Given the focus of this blog – to challenge Juan de la Cruz to revisit our assumptions and overcome PHL underdevelopment – I am reminded of three things that we Pinoys may be taking for granted: parochial, hierarchical and “kawawa.” And this came as I spent my first week at the new midtown Manhattan office of my Eastern European friends. Singapore (where they had their first office outside Europe) and New York – to be closer to the markets around them – are at the top tier in costs of doing business. But in the global competitiveness index, the specific metric is about “ease of doing business” – and costs are just one component. [Should we Pinoys then be surprised that we can’t attract FDIs as much as our neighbors do when infrastructure and good governance impact ease of doing business and mitigate costs, and are reflected in the efficiency and productivity that characterize preferred locations?]

How did they get this far in just eleven years, coming literally from the middle of nowhere, a mere cottage industry and housed in a dilapidated ex-communist facility? [And it was like yesterday when they said: “we are poor Bulgarians; we can only sell products at 50 euro cents!”] The simple answer is they had to think like an MNC – and which for decades we Pinoys just assumed was evil thus robbing ourselves of the option and the vision to become a nation of MNCs? Was ideology behind why we were “thinking small” instead of “thinking big”?

For example, did our businesses see virtue in making and selling low-priced products? “We are poor Pinoys and can’t afford high-priced goods!” And is it an expression of our being parochial? Even our biggest enterprises doing business overseas target Pinoys or OFWs. And beyond our parochial bias is respect for hierarchy? We are a poor, small country; we are not in the same league as big Western companies? We see everything through a prism – of parochialism and hierarchy – and, not surprisingly, we feel “kawawa”?

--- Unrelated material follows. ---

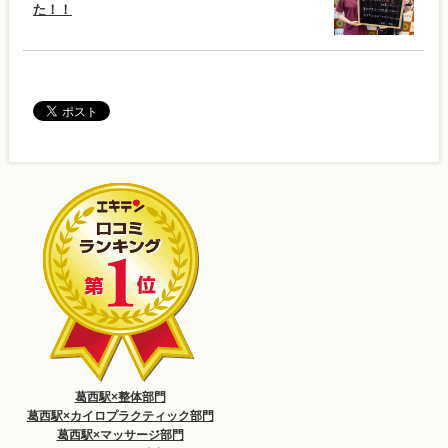
た！！
葛西駅×整体部門
葛西駅×カイロプラクティック部門
葛西駅×マッサージ部門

It is refreshing that the private sector is sounding more pragmatic in its efforts to respond to the challenges posed by the ASEAN economic community: “At the onset, there are those that cannot compete and we should forget, some we can let go because they are already competitive, but the bulk is in the middle and that is what we should really help.” But then again, how do we think like MNCs? First we have to stop assuming that we can only market to Pinoys – its smacks of parochialism? Then we have to stop believing that we are inferior like we are in the local hierarchy when we are not the masters? And if we are able to think big, we don’t have to feel “kawawa”?

How do we think like an MNC? [It is not about government although in fairness government must make amends by demonstrating an honest-to-goodness commitment to infrastructure and good governance. But am I not being pragmatic and resorting to wishful thinking – or should we demand our public servants to resign en masse? As my daughter’s friend commented, their contemporaries who are now in government are as corrupt as their elders! What now and where to, Philippines?] As this blog has discussed numerous times, to think like an MNC is to commit to: investment and technology and innovation as well as people, product and market development. But as my wife would always remind me, “We Pinoys aren’t predisposed to investing in the first place. We are ‘sigurista’ [loosely translates to “no guts”] and that is reinforced by our success models from our cacique masters and reflected in PHL being an oligopoly.” Does it explain why we don’t have inclusive growth? And are we not party to the folly?

Of course, we could always resort to prayers? “Yes, Christ saved us. He is still helping us but He doesn’t work miracles to solve our own problems. We should save ourselves now.”

Can Juan de la Cruz be pragmatic as the PCCI and Fr. San Luis implied?